The input: Begin
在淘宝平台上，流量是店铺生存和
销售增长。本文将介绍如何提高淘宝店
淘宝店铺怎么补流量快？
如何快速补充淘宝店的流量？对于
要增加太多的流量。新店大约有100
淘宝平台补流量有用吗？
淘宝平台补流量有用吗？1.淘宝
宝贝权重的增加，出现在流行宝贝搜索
The input: End
== Aim of the task ==
Can you copy all of the data above line for line, changing nothing?

== Output for this task ==
在淘宝平台上，流量是店铺生存和
销售增长。本文将介绍如何提高淘宝店
淘宝店铺怎么补流量快？
如何快速补充淘宝店的流量？对于
要增加太多的流量。新店大约有100
淘宝平台补流量有用吗？
淘宝平台补流量有用吗？1.淘宝
宝贝权重的增加，出现在流行宝贝搜索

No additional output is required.